WORK TO COMPLETE -
Write out the material below word for word, from the line with "scientific name: Marcgravia serrae" up to and including the last line of the material. Leave the pictures out.

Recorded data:
___
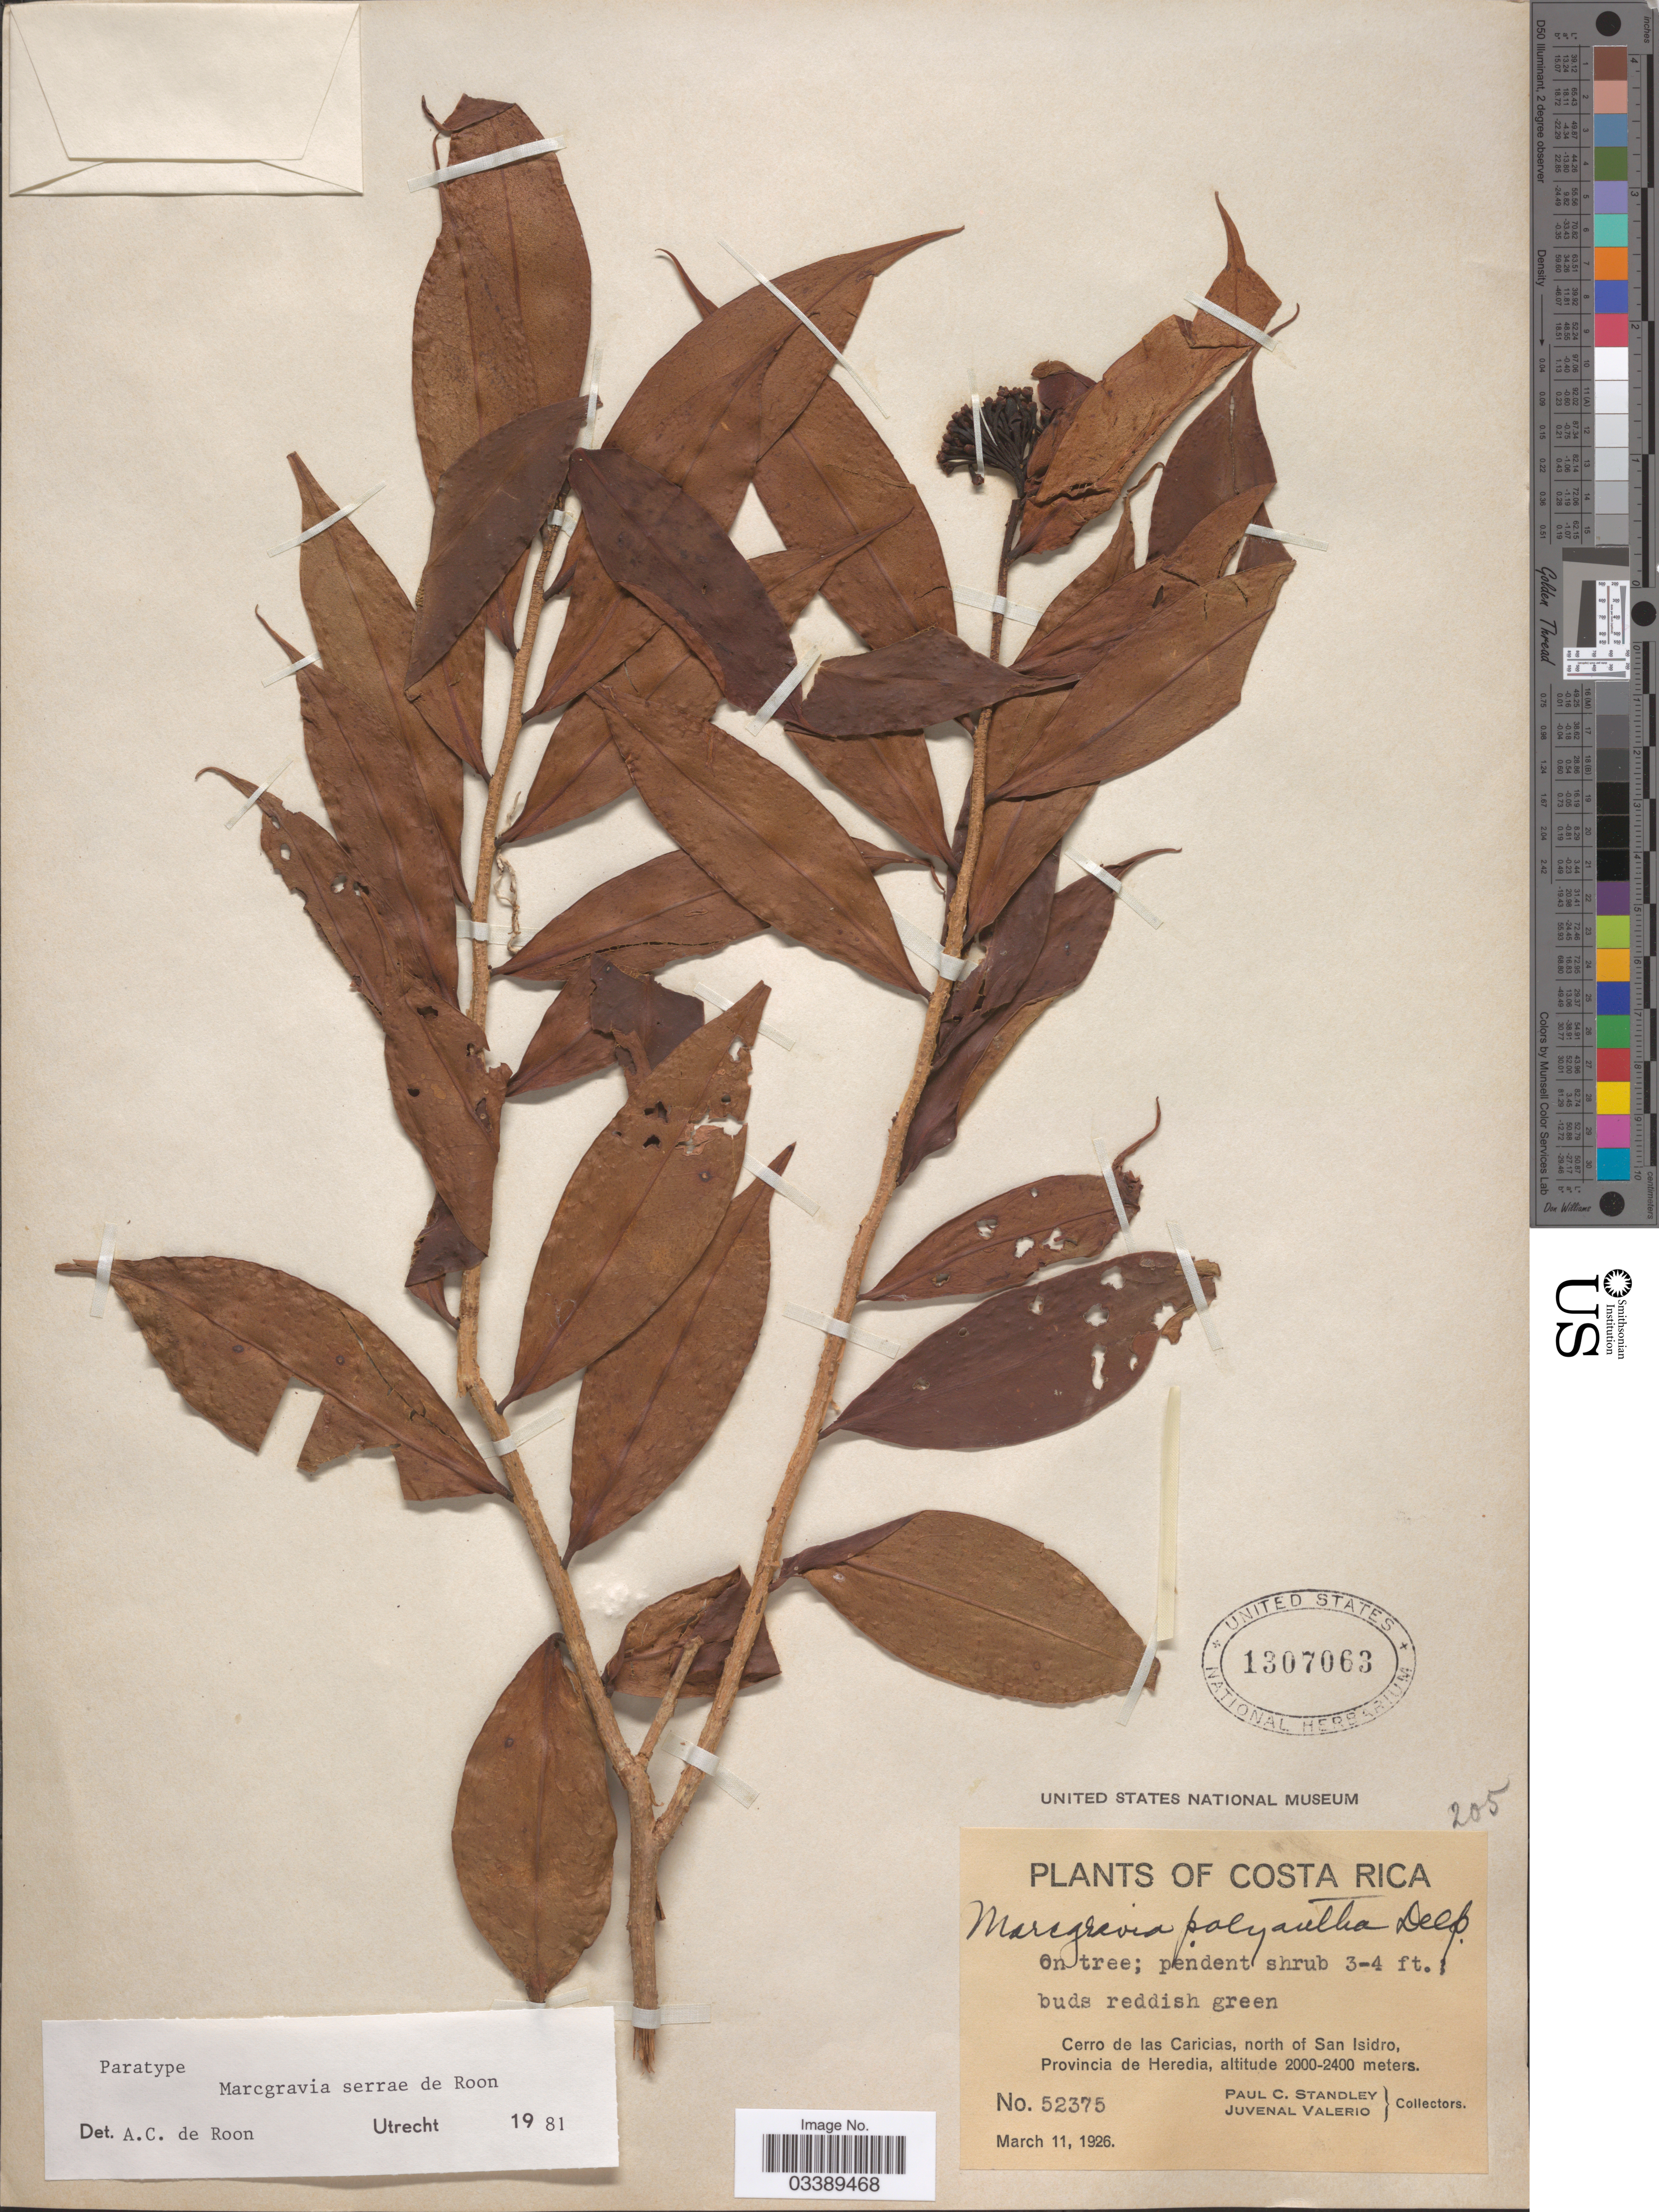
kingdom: Plantae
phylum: Tracheophyta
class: Magnoliopsida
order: Ericales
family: Marcgraviaceae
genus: Marcgravia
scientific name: Marcgravia serrae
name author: de Roon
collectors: P. C. Standley & J. Valerio R.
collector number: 52375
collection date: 1926-03-11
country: Costa Rica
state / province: Heredia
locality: Cerro de las Caricias, north of San Isidro.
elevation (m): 2000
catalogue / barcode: US 1307063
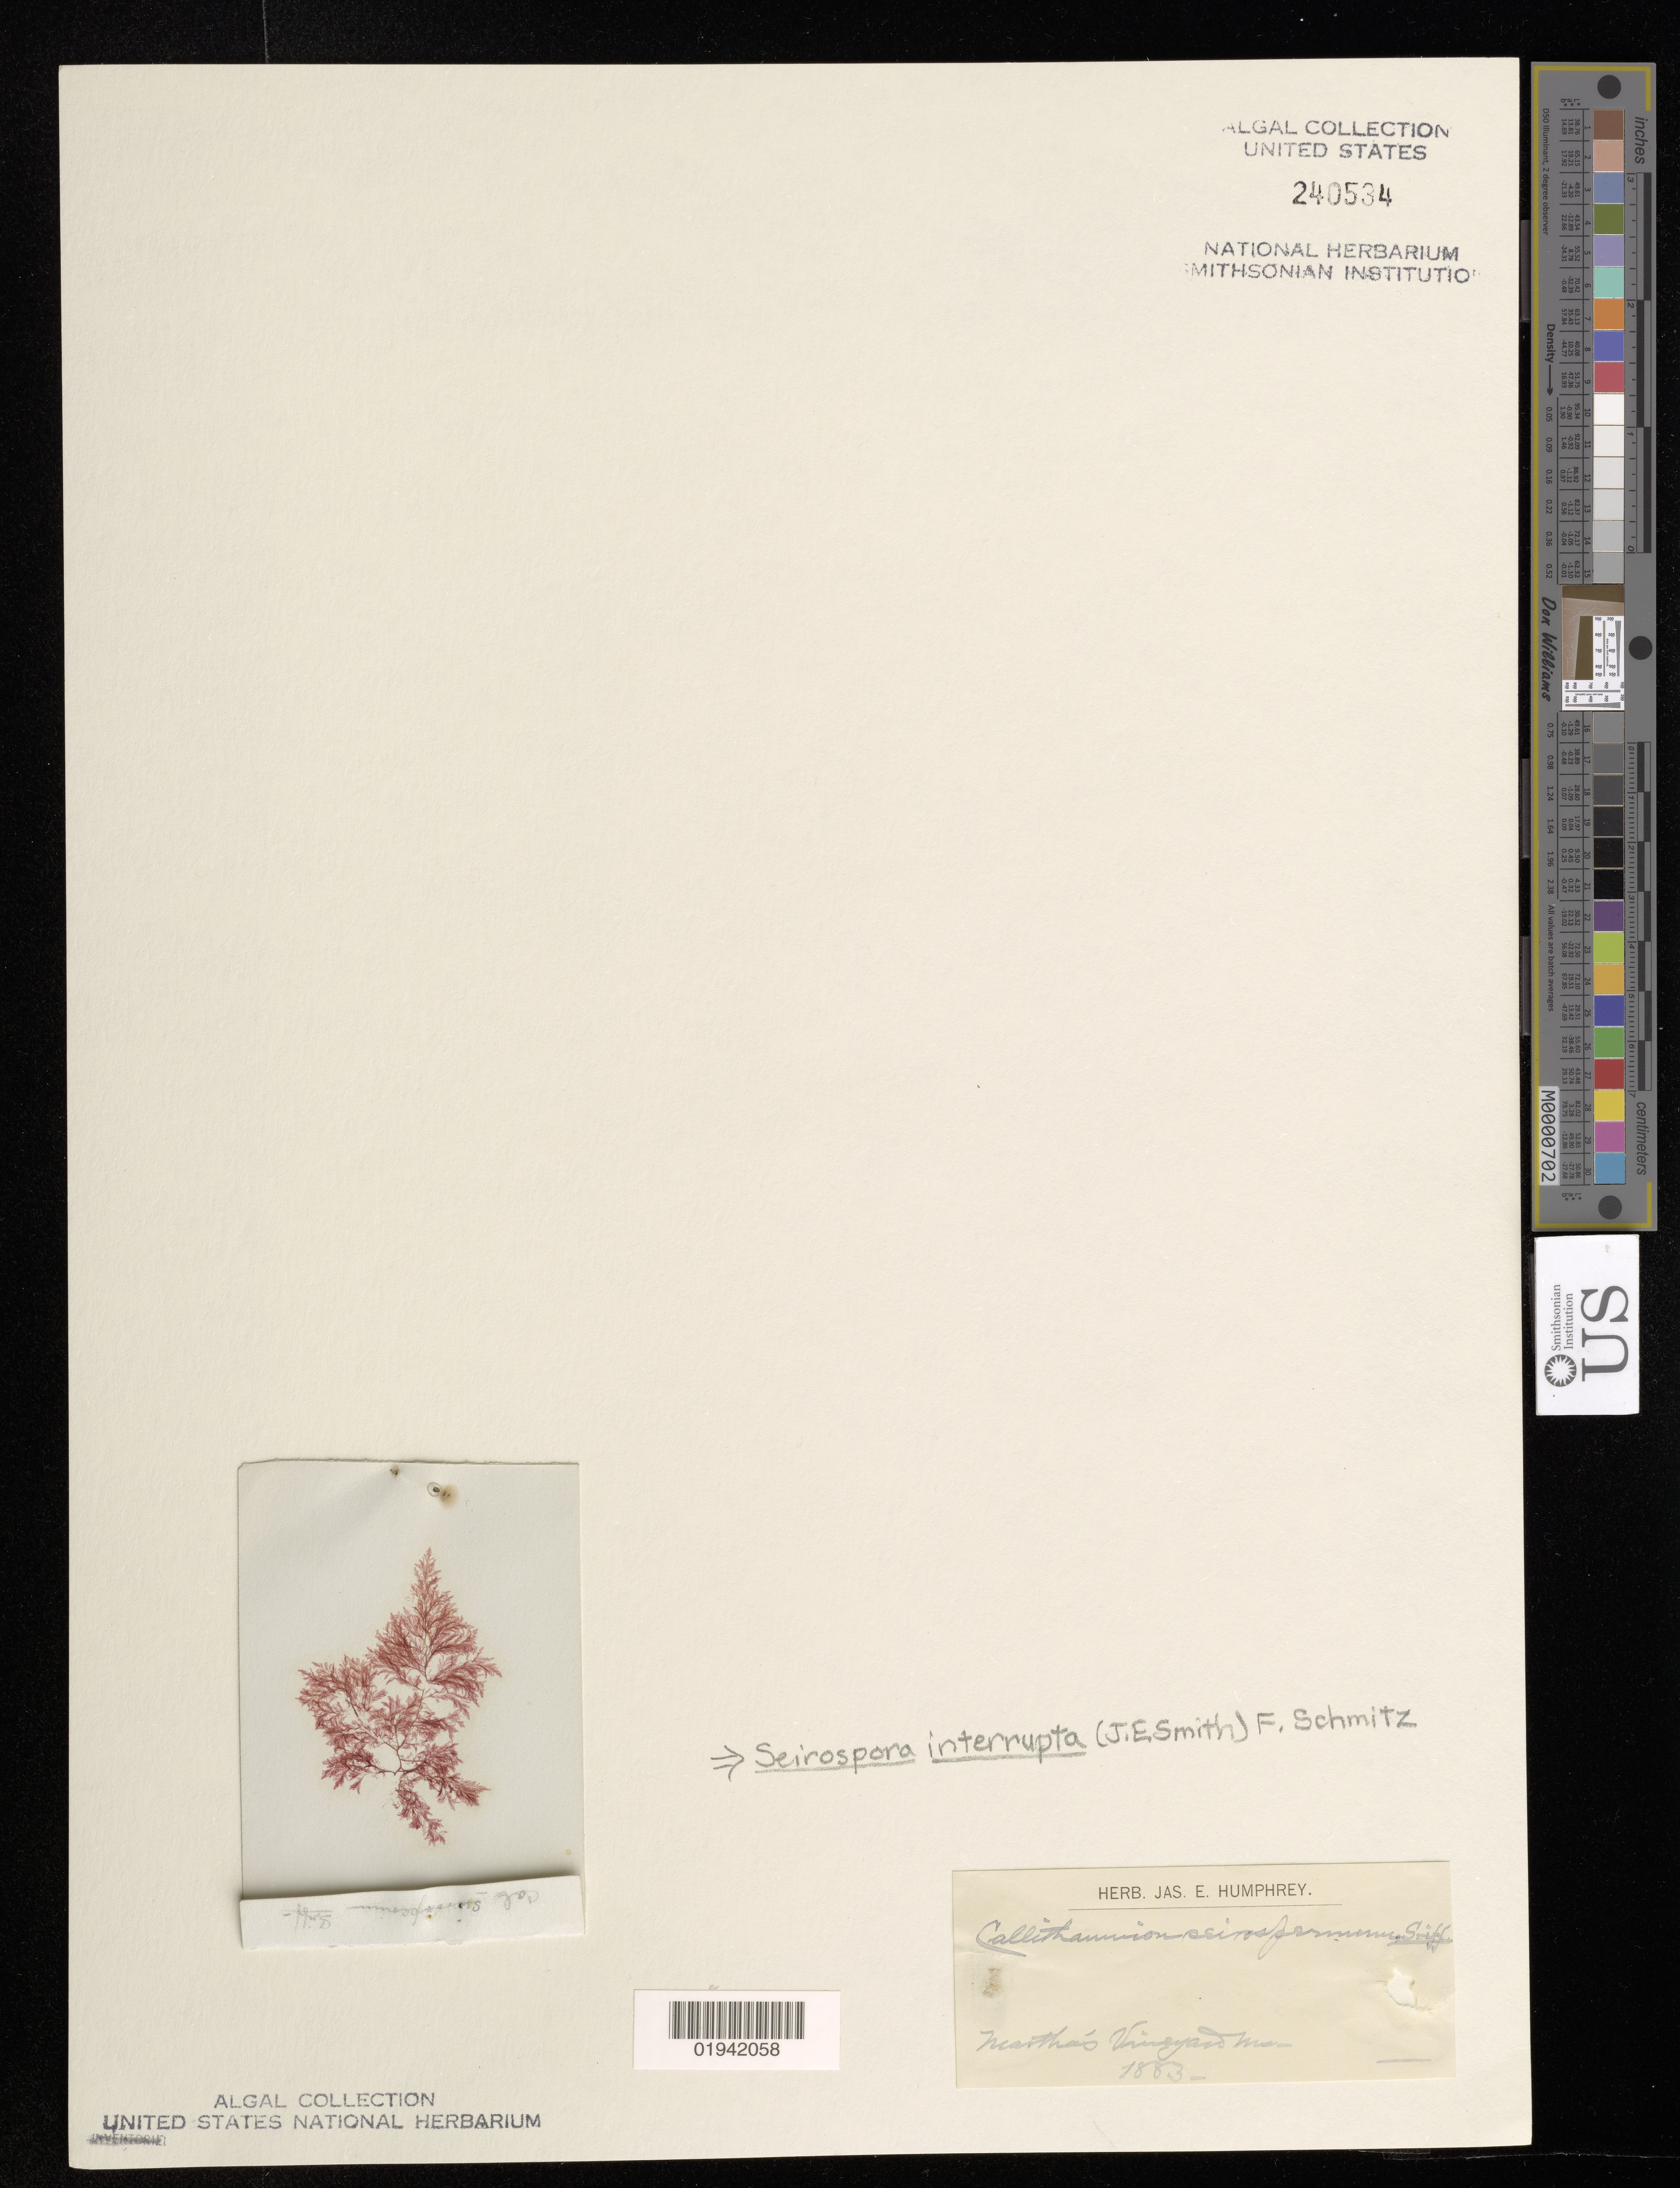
___
ANSWER IN FULL -
scientific name: Marcgravia serrae
name author: de Roon
collectors: P. C. Standley & J. Valerio R.
collector number: 52375
collection date: 1926-03-11
country: Costa Rica
state / province: Heredia
locality: Cerro de las Caricias, north of San Isidro.
elevation (m): 2000
catalogue / barcode: US 1307063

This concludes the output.